Source document.
────────────────────

Open Source Transformer Models: A Simple Tool for Automated Content Analysis for (German-Speaking) Communication Science
Felix Dietrich, Daniel Possler, Anica Lammers, & Jule Scheper
The “Open Source Transformer Models” tool is designed for automated content analysis in German-language communication science. Leveraging advancements in natural language processing, it utilizes large transformer-based language models to interpret word meanings in context and adapt to specific applications like sentiment analysis and emotion classification. Hosted on the Open Source platform “Hugging Face,” the tool allows researchers to analyze diverse text types with minimal programming skills.

Meteor: A Research Platform for Political Text Data
Paul Balluff, Michele Scotto di Vettimo, Marvin Stecker, Susan Banducci, & Hajo G. Boomgaarden
Meteor is a comprehensive research platform designed to enhance the study of political texts by providing a wide range of resources, including datasets, tools, and scientific publications. It features a curated classification system and an interlinked graph structure to facilitate easy navigation and discoverability of resources. Users can contribute new resources, create personalized collections, and receive updates through a notification system. Additionally, Meteor integrates with AmCAT 4.0 to enable non-consumptive research, ensuring the protection of copyrighted materials. For more details, visit the project’s website here.

────────────────────

Provided material.
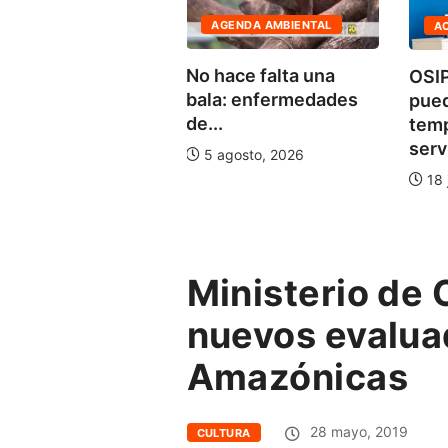
TUALIDAD
AGENDA AMBIENTAL
AC
te de Defensa del
No hace falta una
OSIPT
e Pintuyacu
bala: enfermedades
pued
ia...
de...
temp
ulio, 2026
servic
5 agosto, 2026
18 ju
Ministerio de 
nuevos evalua
Amazónicas
28 mayo, 2019
CULTURA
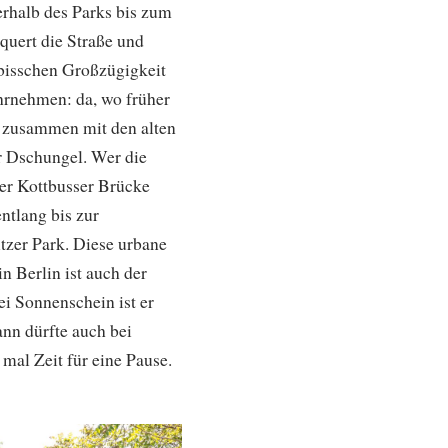
erhalb des Parks bis zum
rquert die Straße und
bisschen Großzügigkeit
hrnehmen: da, wo früher
d zusammen mit den alten
er Dschungel. Wer die
er Kottbusser Brücke
ntlang bis zur
tzer Park. Diese urbane
n Berlin ist auch der
i Sonnenschein ist er
nn dürfte auch bei
mal Zeit für eine Pause.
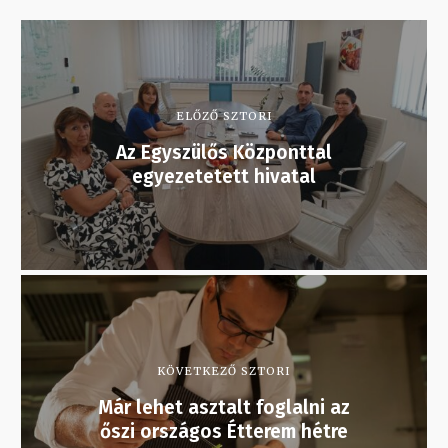
ELŐZŐ SZTORI
Az Egyszülős Központtal
egyezetetett hivatal
KÖVETKEZŐ SZTORI
Már lehet asztalt foglalni az
őszi országos Étterem hétre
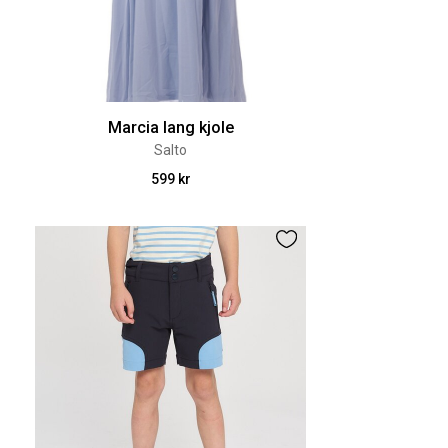
Marcia lang kjole
Salto
599 kr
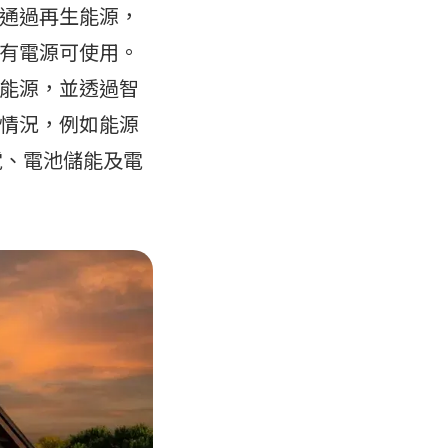
通過再生能源，
有電源可使用。
能源，並透過智
情況，例如能源
發電、電池儲能及電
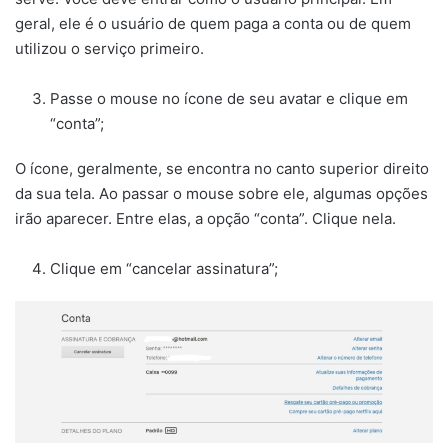
geral, ele é o usuário de quem paga a conta ou de quem
utilizou o serviço primeiro.
Passe o mouse no ícone de seu avatar e clique em
“conta”;
O ícone, geralmente, se encontra no canto superior direito
da sua tela. Ao passar o mouse sobre ele, algumas opções
irão aparecer. Entre elas, a opção “conta”. Clique nela.
Clique em “cancelar assinatura”;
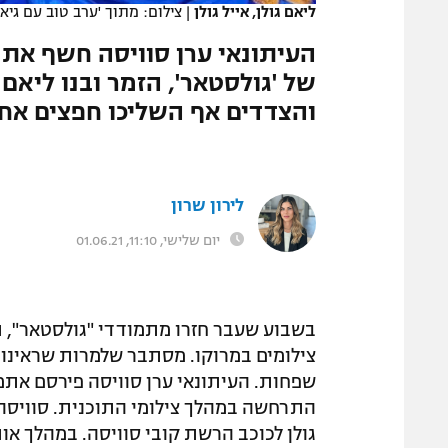
ליאם גולן, אייל גולן
|
צילום: מתוך 'ערב טוב עם גיא 
המגזין
העיתונאי ערן סוויסה חשף את
והצדדים אף השליכו חפצים אחד
לירון שרון
יום שלישי, 11:10, 01.06.21
צילומים במרוקו. מסתבר שלמרות שראינו ב
שפחות. העיתונאי ערן סוויסה פירסם אתמ
התרחשה במהלך צילומי התוכנית. סוויסה 
גולן לכוכב הרשת קובי סוויסה. במהלך א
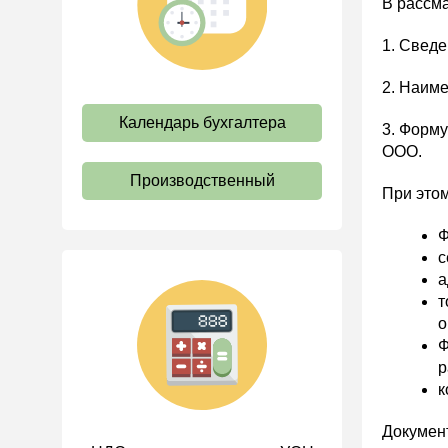
В рассм
труда
1. Сведе
Отпуск и время отдыха
Оплата труда
2. Наиме
Социальное партнерство
Календарь бухгалтера
3. Форму
Ответственность и
ООО.
взыскания
Производственный
Пенсии
При этом
Льготы, гарантии и
Ф
компенсации
с
Профстандарты и
а
должностные инструкции
т
о
Трудовые книжки
Ф
Кадровые документы и
р
образцы
к
Персональные данные
Документ
Стаж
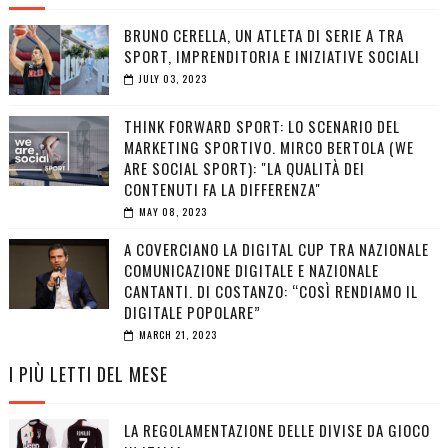
BRUNO CERELLA, UN ATLETA DI SERIE A TRA
SPORT, IMPRENDITORIA E INIZIATIVE SOCIALI
JULY 03, 2023
THINK FORWARD SPORT: LO SCENARIO DEL
MARKETING SPORTIVO. MIRCO BERTOLA (WE
ARE SOCIAL SPORT): "LA QUALITÀ DEI
CONTENUTI FA LA DIFFERENZA"
MAY 08, 2023
A COVERCIANO LA DIGITAL CUP TRA NAZIONALE
COMUNICAZIONE DIGITALE E NAZIONALE
CANTANTI. DI COSTANZO: “COSÌ RENDIAMO IL
DIGITALE POPOLARE”
MARCH 21, 2023
I PIÙ LETTI DEL MESE
LA REGOLAMENTAZIONE DELLE DIVISE DA GIOCO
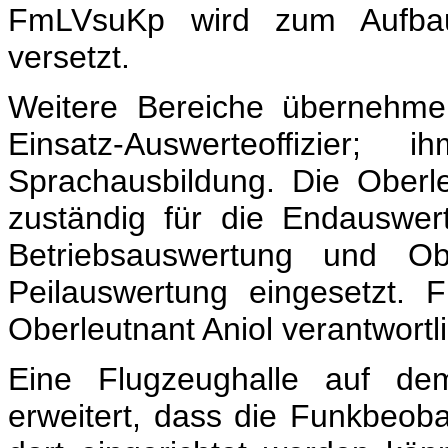
FmLVsuKp wird zum Aufbau
versetzt.
Weitere Bereiche übernehm
Einsatz-Auswerteoffizier
Sprachausbildung. Die Oberl
zuständig für die Endauswer­
Betriebsauswertung und Ob
Peilauswertung eingesetzt. 
Oberleutnant Aniol verantwortli
Eine Flugzeughalle auf dem
erweitert, dass die Funkbeoba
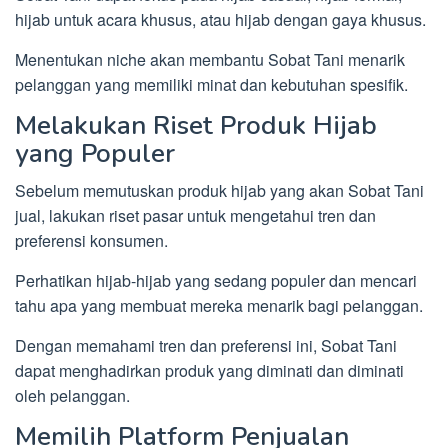
hijab untuk acara khusus, atau hijab dengan gaya khusus.
Menentukan niche akan membantu Sobat Tani menarik
pelanggan yang memiliki minat dan kebutuhan spesifik.
Melakukan Riset Produk Hijab
yang Populer
Sebelum memutuskan produk hijab yang akan Sobat Tani
jual, lakukan riset pasar untuk mengetahui tren dan
preferensi konsumen.
Perhatikan hijab-hijab yang sedang populer dan mencari
tahu apa yang membuat mereka menarik bagi pelanggan.
Dengan memahami tren dan preferensi ini, Sobat Tani
dapat menghadirkan produk yang diminati dan diminati
oleh pelanggan.
Memilih Platform Penjualan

────────────────────

List of tasks.
**a.** Reproduce verbatim the part of the research-tool descriptions that begins at the words "Open Source Transformer Models: A" and ends after the words "minimal programming skills.".
**b.** Write the next part of the research-tool descriptions, picking up after their final sentence.

Answers per task.
**a.**
Open Source Transformer Models: A Simple Tool for Automated Content Analysis for (German-Speaking) Communication Science
Felix Dietrich, Daniel Possler, Anica Lammers, & Jule Scheper
The “Open Source Transformer Models” tool is designed for automated content analysis in German-language communication science. Leveraging advancements in natural language processing, it utilizes large transformer-based language models to interpret word meanings in context and adapt to specific applications like sentiment analysis and emotion classification. Hosted on the Open Source platform “Hugging Face,” the tool allows researchers to analyze diverse text types with minimal programming skills.

**b.**
rufus – The Portal for Radio Search
— Patricia F. Blume
The “rufus” tool is an online research platform developed by the Leipzig University Library (UBL) to provide easy access to broadcast information from the ZDF archive. This platform allows researchers to search production archive data from an external source for the first time, offering data from nearly 500,000 broadcasts and 2 million segments dating back to 1963. The tool features a versatile user interface with specific search instruments, enabling straightforward viewing requests to the ZDF archive. Built with open-source components, rufus not only facilitates access to valuable audiovisual heritage for communication and media researchers but also supports the integration of additional data providers. For more details, visit the project’s website here.

Weizenbaum Panel
— Martin Emmer, Katharina Heger, Sofie Jokerst, Roland Toth, & Christian Strippel
The Weizenbaum Panel is an annual, representative telephone survey conducted by the Weizenbaum Institute for the Networked Society and the Institute for Journalism and Communication Studies at the Free University of Berlin. Since 2019, around 2,000 German-speaking individuals over the age of 16 are surveyed each year about their media usage, democratic attitudes, civic norms, and social and political engagement, with a special focus on online civic interventions. The survey allows for longitudinal intra-individual analyses and the data is made available for scientific reuse shortly after collection. More information about the panel can be found here.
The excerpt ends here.